■ Document extract:
++++++++++++++++++++

# Kinds of live bearers



## Hughes (Sep 21, 2008)

Alright, I'm just dabbling into the hobby of raising fry, having only sucessfully raised two balloon mollies to adulthood. 

I 'm curious to know of what other kinds of fish are live bearers. I know swordtails are, and balloon mollies, but what else?


----------



## emc7 (Jul 23, 2005)

guppies, platies, goodieds, great white sharks, 

see also http://livebearers.org/


----------



## Steve155 (Aug 28, 2007)

Guppy are guaranteed to give you fry, 1 male with 3+ females shoudl do the trick. if you want more of a challenge try breeding swordtails, platies, etc.


----------



## TheOldSalt (Jan 28, 2005)

I forgot the count, but there are well over 50 livebearing species of fish, most of which you'll likely never see.


----------



## mesapod (Aug 18, 2007)

Endlers are another sorta common one they are like guppies without the huge tail and they grow smaller.


----------



## emc7 (Jul 23, 2005)

heterandia formosa, gambusia affinis


----------



## Blue Cray (Oct 19, 2007)

Halfbeaks are some of the coolest


----------



## Hughes (Sep 21, 2008)

DUDE!! I took a look at some of those and they look awesome to have! 

Specially those mosquitofish. They look like a horn!


----------

++++++++++++++++++++

■ Dataset excerpt:

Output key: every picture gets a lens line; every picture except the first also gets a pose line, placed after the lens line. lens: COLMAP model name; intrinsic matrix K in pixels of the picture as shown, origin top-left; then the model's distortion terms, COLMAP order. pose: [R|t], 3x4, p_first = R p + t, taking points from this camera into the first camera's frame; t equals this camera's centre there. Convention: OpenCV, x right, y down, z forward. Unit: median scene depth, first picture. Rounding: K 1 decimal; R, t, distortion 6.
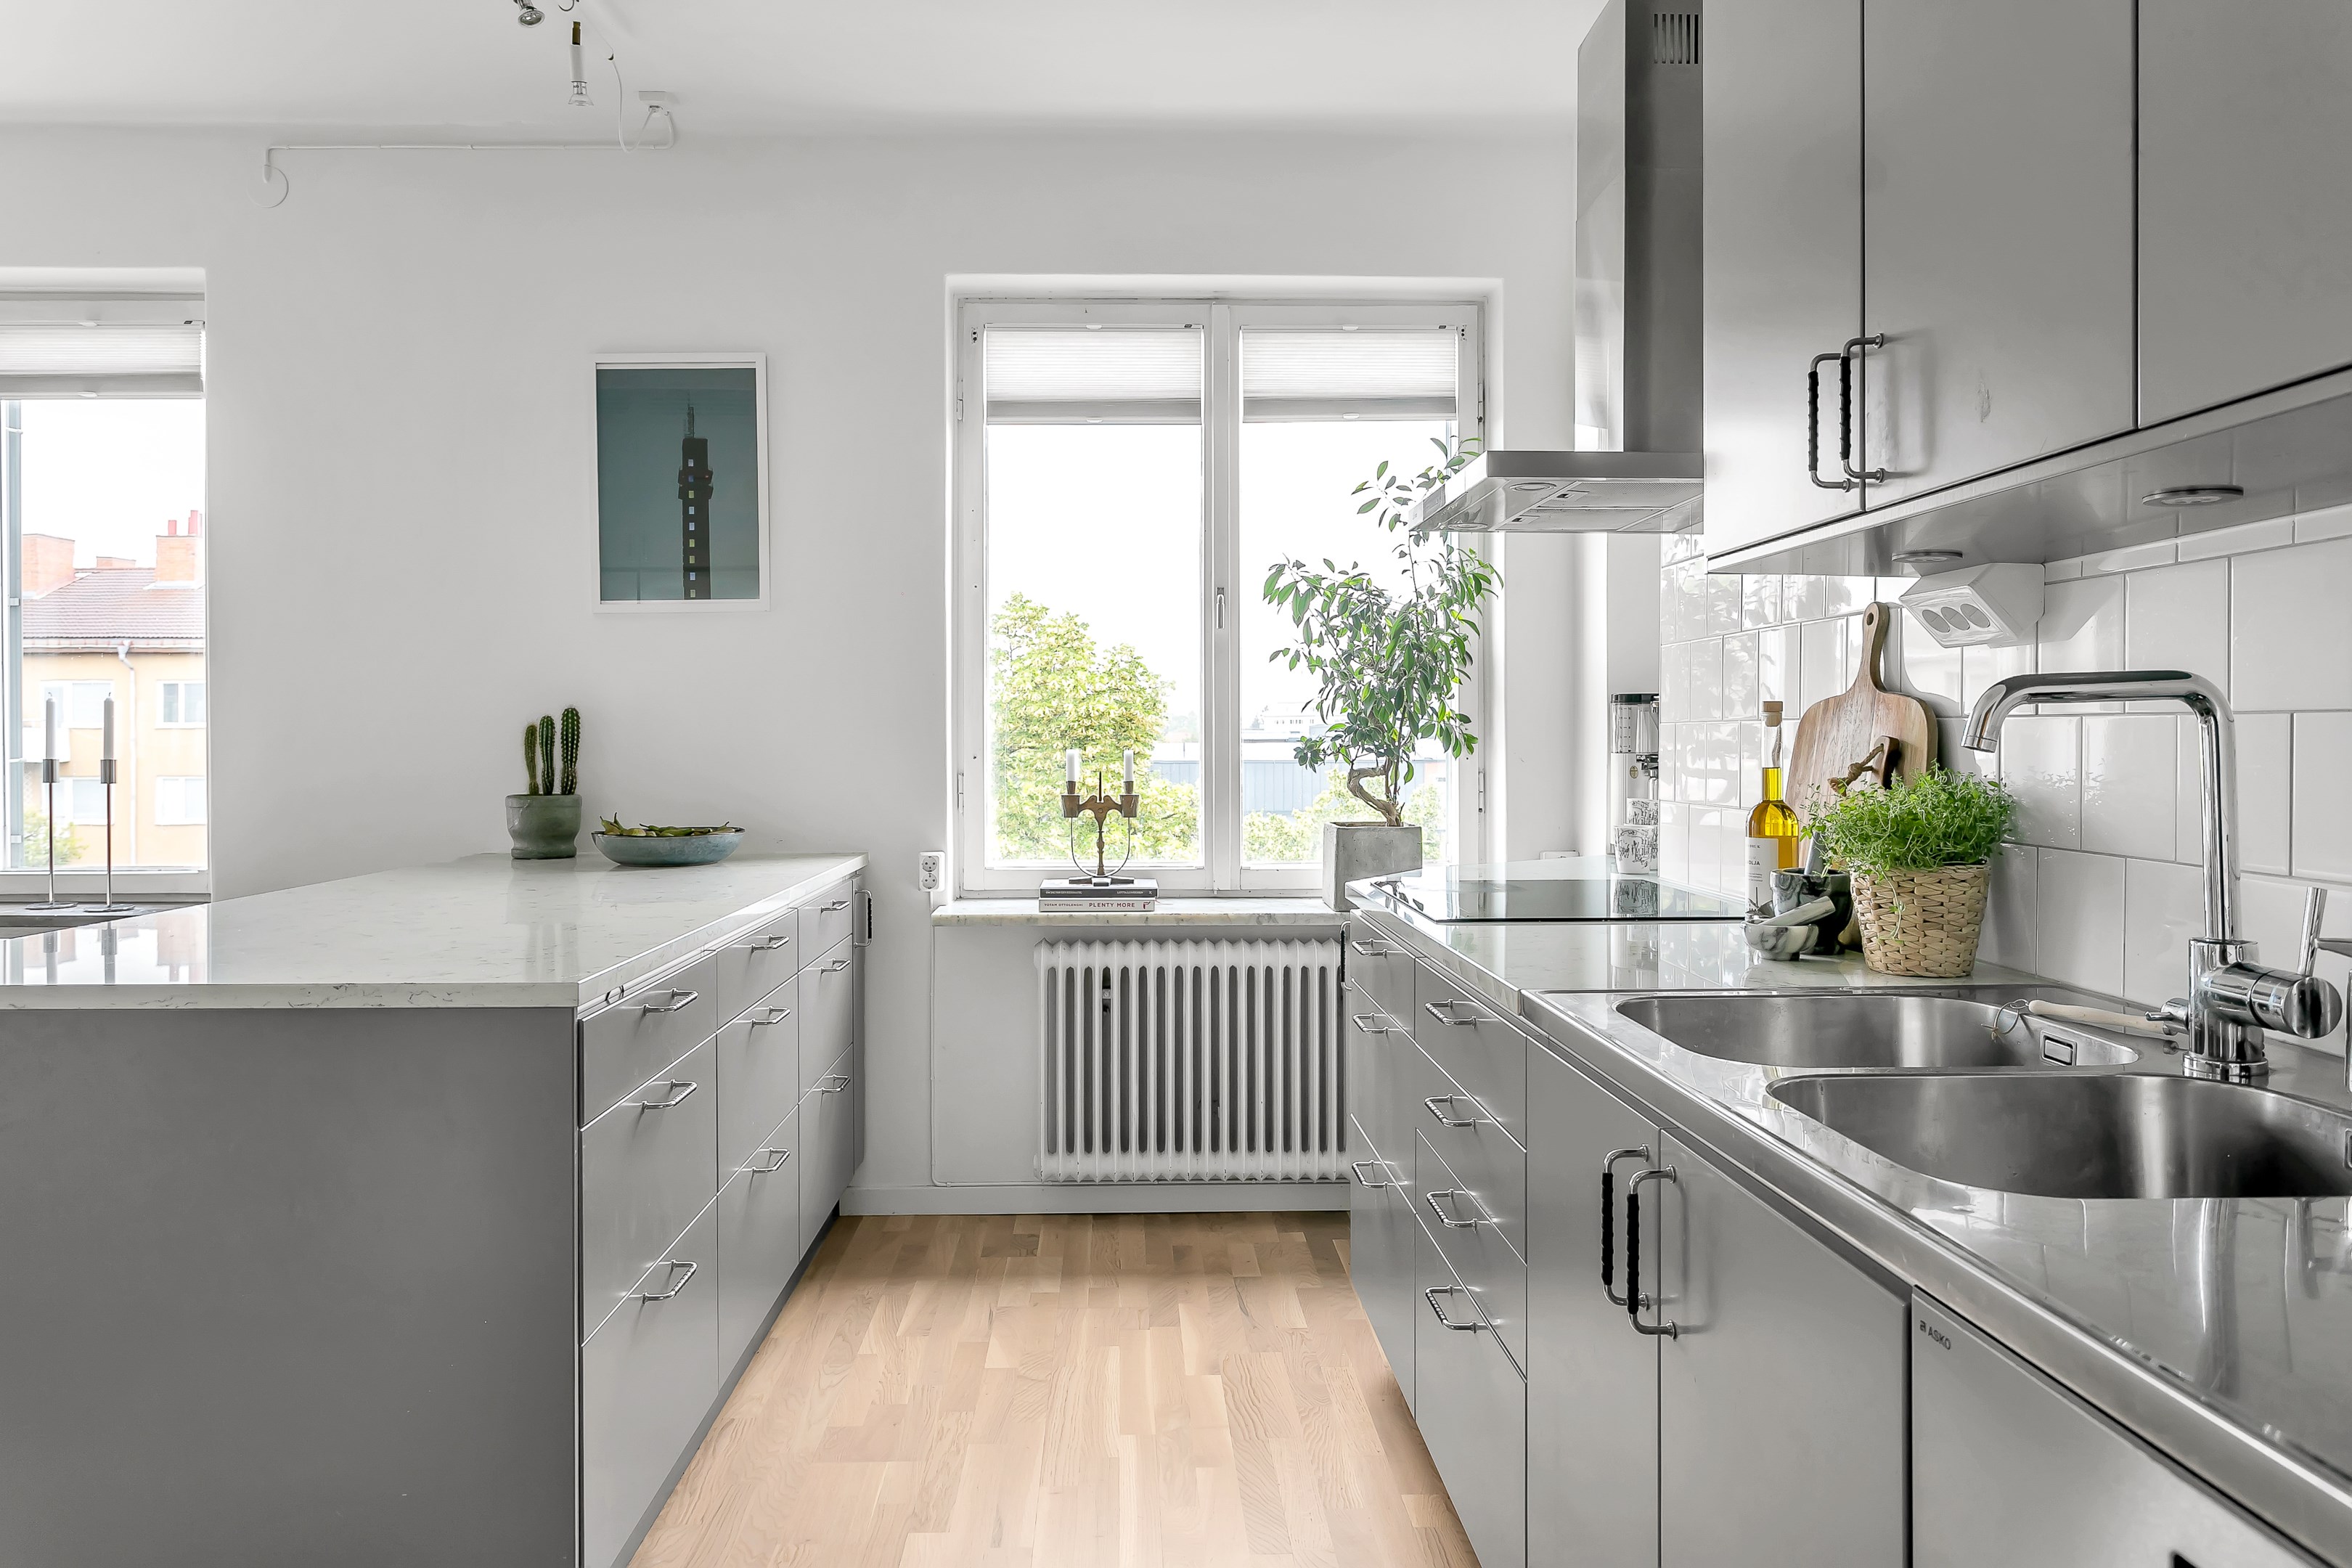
lens RADIAL K [[1647.7, 0, 1175.0], [0, 1647.7, 777.2], [0, 0, 1]] dist [0.005332, 0.004963]
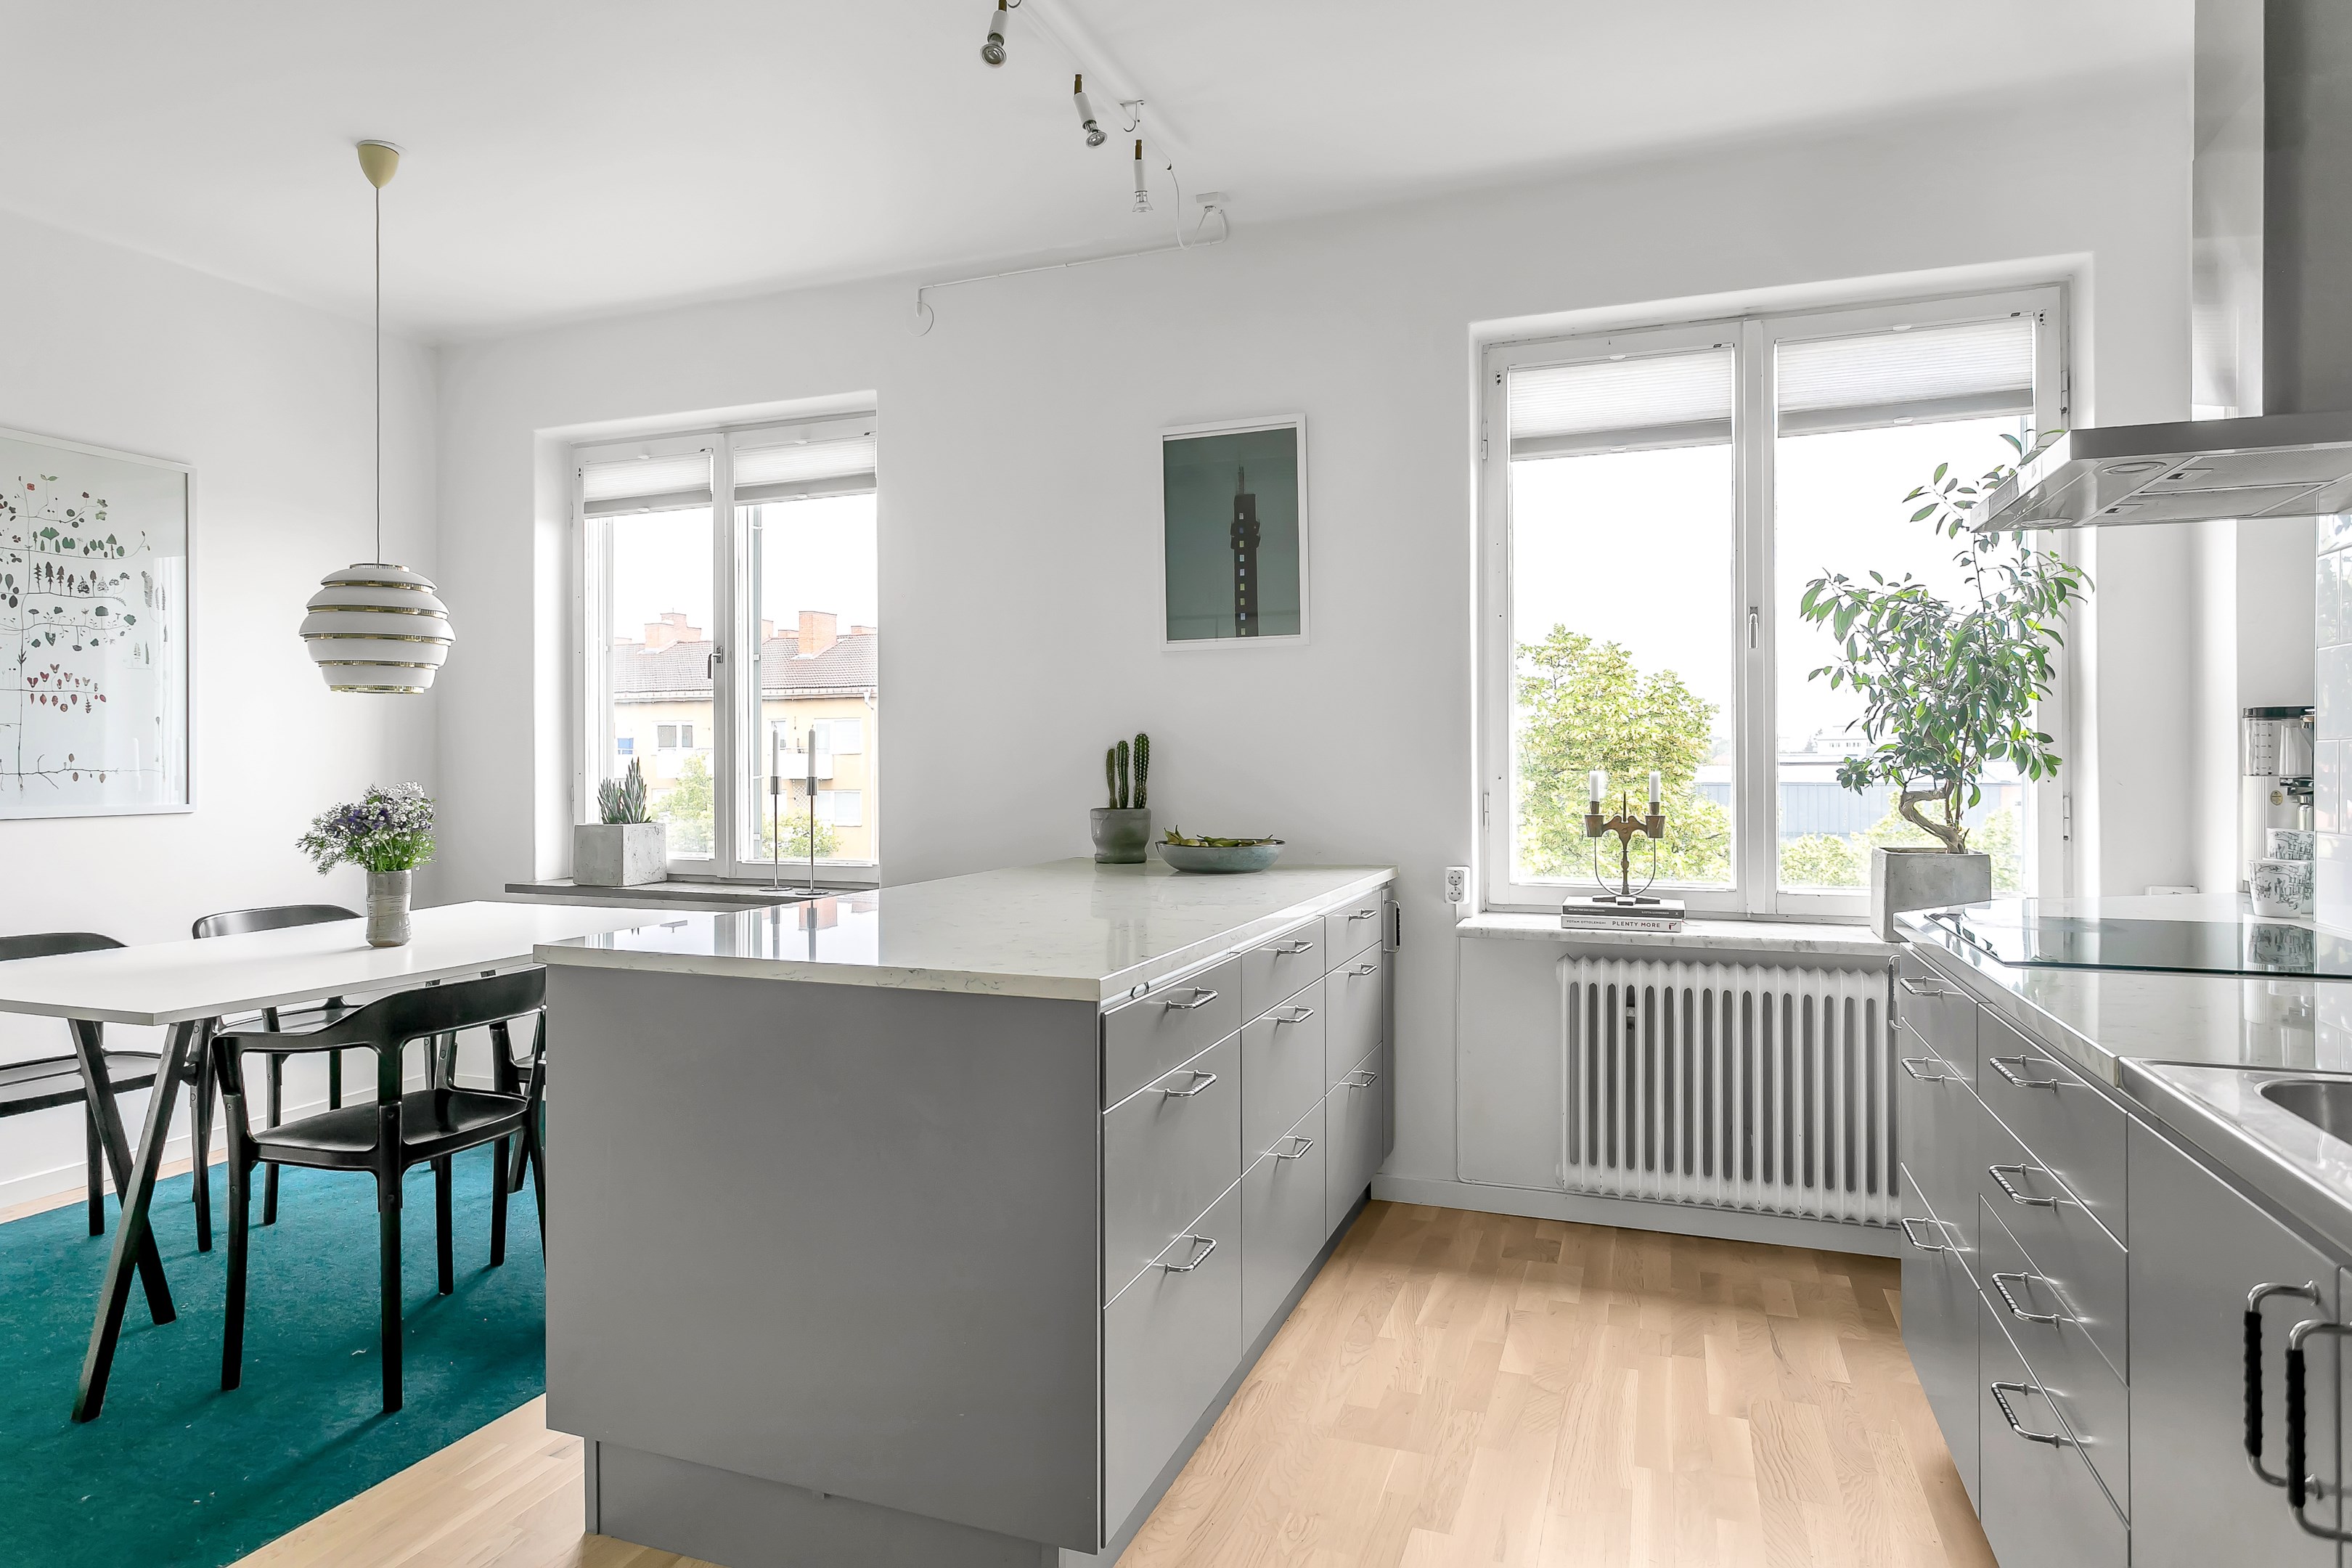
lens RADIAL K [[1351.7, 0, 1175.0], [0, 1351.7, 767.5], [0, 0, 1]] dist [-0.003490, 0.008956]
pose [[0.919613, 0.001031, -0.392824, 0.028036], [-0.008795, 0.999800, -0.017964, -0.001313], [0.392727, 0.019974, 0.919438, 0.127863]]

++++++++++++++++++++

■ Prompt 1:
Translate this sentence from the livebearer thread into Spanish: "I forgot the count, but there are well over 50 livebearing species of fish, most of which you'll likely never see."
■ Prompt 2:
Answer these questions using the livebearer thread:
(a) How many balloon mollies had Hughes successfully raised to adulthood?
(b) What combination of guppies does Steve155 recommend for getting fry?
(c) According to mesapod, how do Endlers differ from guppies?
The data above is separate material and has no connection to the livebearer thread.

■ Answer 1:
Olvidé la cifra, pero hay mucho más de 50 especies de peces vivíparos, la mayoría de las cuales probablemente nunca verás.

■ Answer 2:
(a) Two.
(b) One male with three or more females.
(c) They lack the huge tail and grow smaller.